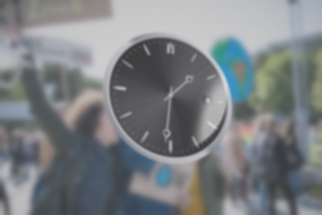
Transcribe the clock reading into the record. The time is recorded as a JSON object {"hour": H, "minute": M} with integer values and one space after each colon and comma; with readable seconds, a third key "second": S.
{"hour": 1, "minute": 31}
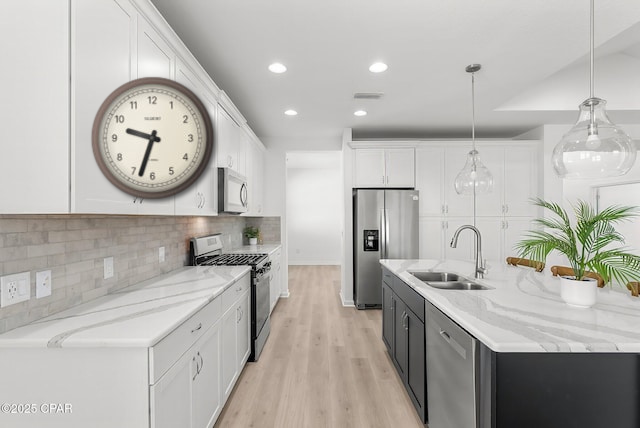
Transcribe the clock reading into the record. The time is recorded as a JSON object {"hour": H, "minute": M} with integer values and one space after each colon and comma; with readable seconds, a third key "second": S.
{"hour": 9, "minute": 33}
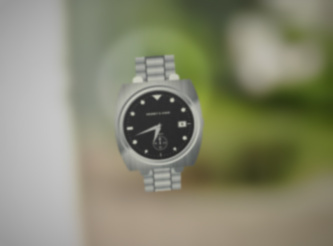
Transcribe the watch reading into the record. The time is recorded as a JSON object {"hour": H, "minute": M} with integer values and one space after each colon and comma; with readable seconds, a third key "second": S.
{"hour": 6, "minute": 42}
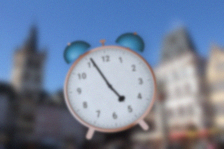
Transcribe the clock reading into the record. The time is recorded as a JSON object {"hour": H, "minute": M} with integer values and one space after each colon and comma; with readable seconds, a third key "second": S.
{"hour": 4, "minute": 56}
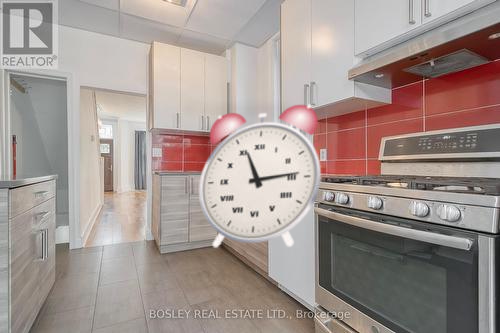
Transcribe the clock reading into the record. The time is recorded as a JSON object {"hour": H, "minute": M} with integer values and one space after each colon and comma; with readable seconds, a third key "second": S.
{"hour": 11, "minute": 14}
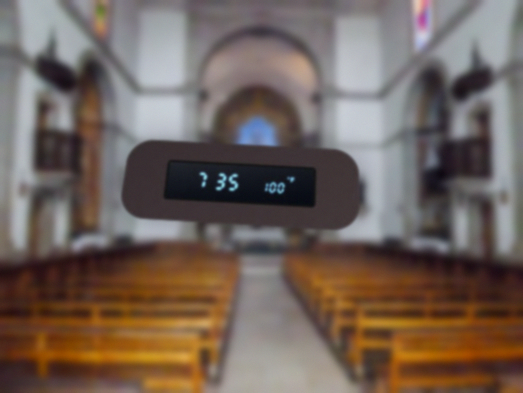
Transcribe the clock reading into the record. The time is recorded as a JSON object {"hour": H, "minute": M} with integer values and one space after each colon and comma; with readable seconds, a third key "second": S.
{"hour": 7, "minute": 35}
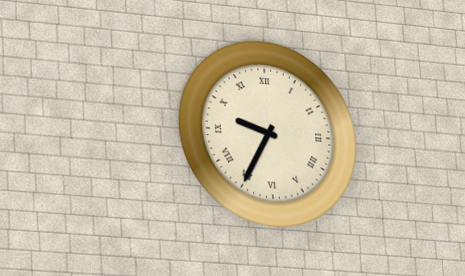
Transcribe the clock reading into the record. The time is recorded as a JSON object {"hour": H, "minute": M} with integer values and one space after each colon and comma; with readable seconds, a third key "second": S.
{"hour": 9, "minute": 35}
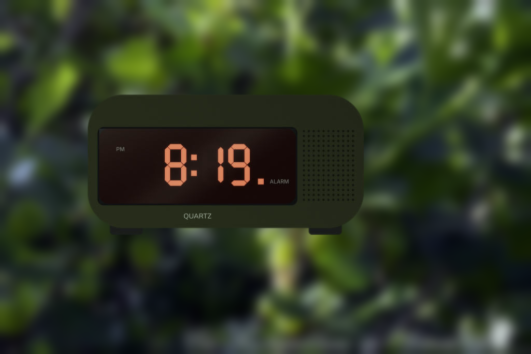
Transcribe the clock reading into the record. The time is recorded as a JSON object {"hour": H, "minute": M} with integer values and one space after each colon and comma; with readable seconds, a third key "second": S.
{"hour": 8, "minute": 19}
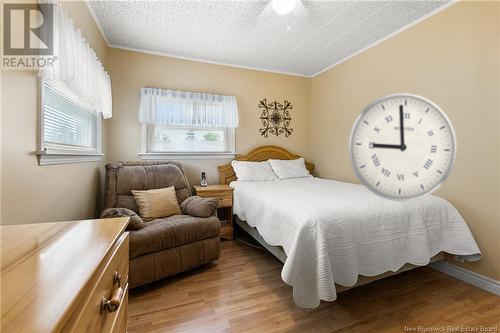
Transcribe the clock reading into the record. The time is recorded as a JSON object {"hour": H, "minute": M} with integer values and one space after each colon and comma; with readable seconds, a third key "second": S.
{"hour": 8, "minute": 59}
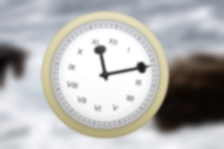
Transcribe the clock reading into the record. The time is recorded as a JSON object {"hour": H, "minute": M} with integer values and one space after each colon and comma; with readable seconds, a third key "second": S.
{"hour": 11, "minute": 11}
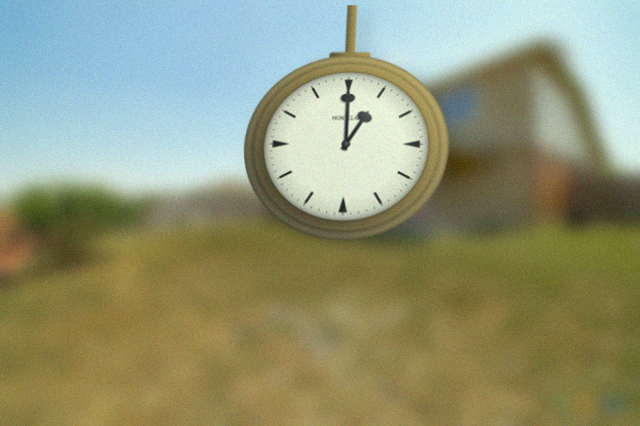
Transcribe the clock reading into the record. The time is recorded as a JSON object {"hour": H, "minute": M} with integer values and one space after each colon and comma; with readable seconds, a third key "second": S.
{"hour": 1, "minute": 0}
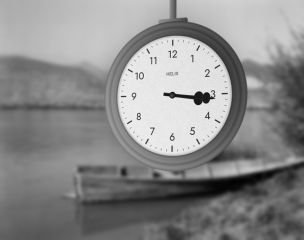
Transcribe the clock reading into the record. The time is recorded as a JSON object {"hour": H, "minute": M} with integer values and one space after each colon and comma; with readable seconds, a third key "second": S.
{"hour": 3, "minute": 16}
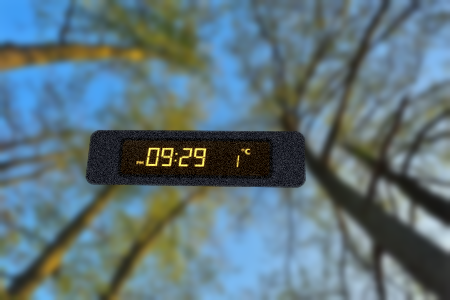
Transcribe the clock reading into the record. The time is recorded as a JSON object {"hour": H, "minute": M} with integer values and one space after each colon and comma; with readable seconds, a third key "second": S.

#### What to produce
Please find each line in the records above that contains the word "watch" and copy those lines.

#### Solution to this task
Transcribe the watch reading into the record. The time is recorded as a JSON object {"hour": H, "minute": M} with integer values and one space after each colon and comma; with readable seconds, a third key "second": S.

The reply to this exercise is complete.